● Problem set:
**A.** According to the passage on the Brookhaven collider, at which institution was Dr. Frank Wilczek based?
**B.** State whether each statement agrees with the passage on the Brookhaven collider, answering yes or no and quoting the deciding words: (i) The new accelerator would smash gold atoms together. (ii) Wilczek's rebuttal appeared in a later issue than Wagner's letter. (iii) Wagner feared the collider could produce a mini black hole.
**C.** Carry on the passage on the Brookhaven collider from the point where it stops.

● Selected extract:
####
It takes so little to produce a media frenzy. Sometimes nothing at all. But this media frenzy over nothing at all is the winner of my personal Tempest in a Teapot Award.

It all began and ended in the pages of Scientific American. In March 1999, an article written by Madhusree Mukerjee reported on efforts at the Relativistic Heavy Ion Collider at the Brookhaven National Laboratory on Long Island. The brand new particle accelerator would smash gold atoms together in an attempt to produce a "quark-gluon soup" that is theorized to have existed immediately after the Big Bang.

In its July 1999 issue, Scientific American published a letter in response to Mr. Mukerjee's article. Walter L. Wagner, also known for pointing out radiation threats in California tile glaze, expressed fear that the collider could produce a mini black hole which would consume the Earth in a few minutes. As it often does, the magazine printed a rebuttal immediately below the letter. Written by Dr. Frank Wilczek of Princeton, New Jersey's Institute for Advanced Study, it explained that a black hole was impossible given the energies involved, but speculated on the possibility of a disaster resulting from strangelet production.
####
[Stored entries]
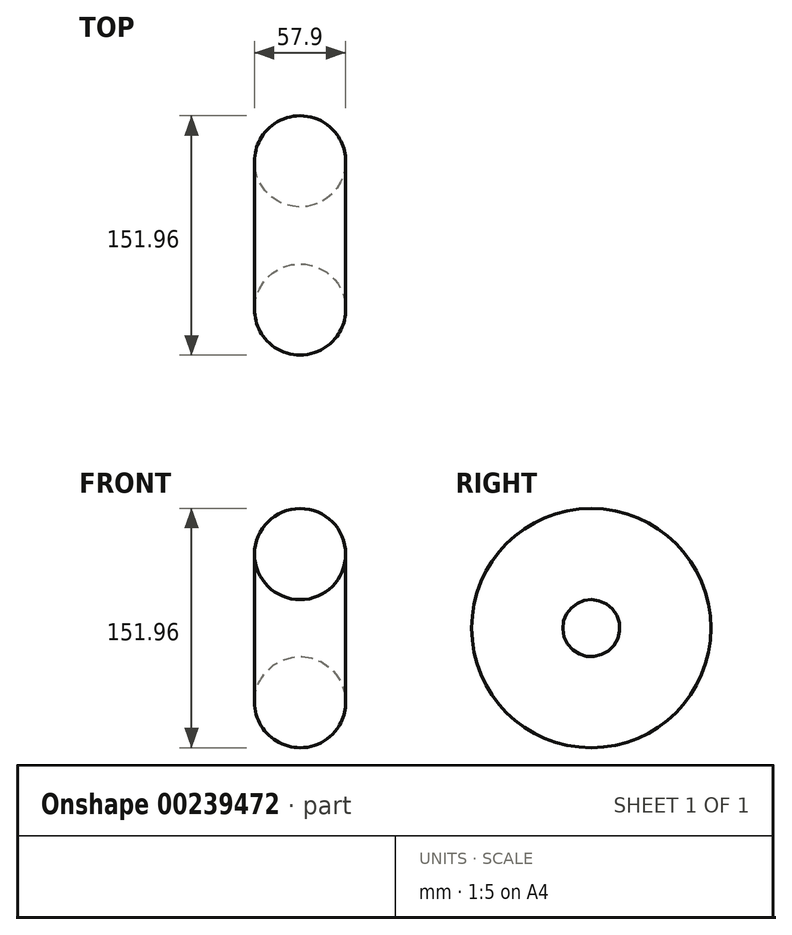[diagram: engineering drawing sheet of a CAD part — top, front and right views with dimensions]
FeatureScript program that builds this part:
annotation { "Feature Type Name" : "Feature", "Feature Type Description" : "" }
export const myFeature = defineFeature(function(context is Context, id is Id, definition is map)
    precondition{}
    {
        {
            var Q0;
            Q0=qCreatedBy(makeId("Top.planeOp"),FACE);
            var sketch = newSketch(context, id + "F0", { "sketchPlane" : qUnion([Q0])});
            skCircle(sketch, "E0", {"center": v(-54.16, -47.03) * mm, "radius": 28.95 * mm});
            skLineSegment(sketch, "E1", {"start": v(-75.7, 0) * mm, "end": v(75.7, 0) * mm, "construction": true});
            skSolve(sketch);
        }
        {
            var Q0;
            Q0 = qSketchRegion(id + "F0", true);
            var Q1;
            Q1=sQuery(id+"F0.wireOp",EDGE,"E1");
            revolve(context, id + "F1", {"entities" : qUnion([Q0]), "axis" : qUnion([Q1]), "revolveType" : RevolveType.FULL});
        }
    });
####
● Answers by task:
**A.** The Institute for Advanced Study in Princeton, New Jersey.

**B.**
(i) Yes: "The brand new particle accelerator would smash gold atoms together"
(ii) No: "the magazine printed a rebuttal immediately below the letter"
(iii) Yes: "the collider could produce a mini black hole which would consume the Earth in a few minutes"

**C.**
For some reason, world news organizations picked up on this exchange, and of course, never let facts get in the way of a good story. The London Sunday Times asked "Will the Big Bang Machine Destroy the Earth?". An ABC News article by Fred Moody2 was accompanied by phrases like "Playing at God" and "Doomsday Scenario". From here the frenzy became self-reinforcing. Brookhaven National Laboratory's telephones and email servers became very busy indeed.

One cannot fault Mr. Wagner for his well-intentioned efforts, which in his own mind, are attempts to protect the public. Even if some of us consider him part of the tinfoil hat set. One can, however, rightly condemn the press for blowing everything out of proportion, exploiting ignorance and fear of the unknown to generate sales.

In December 1999, one of the scientific tidbits Scientific American printed in its regular feature "Science and the Citizen" reported on the media frenzy generated by the letter. "Apocalypse Deferred"3 had a tone of, well, I can't help but recall the look on Orson Welles's face in the press conference he gave the day after his 1938 War of the Worlds radio broadcast.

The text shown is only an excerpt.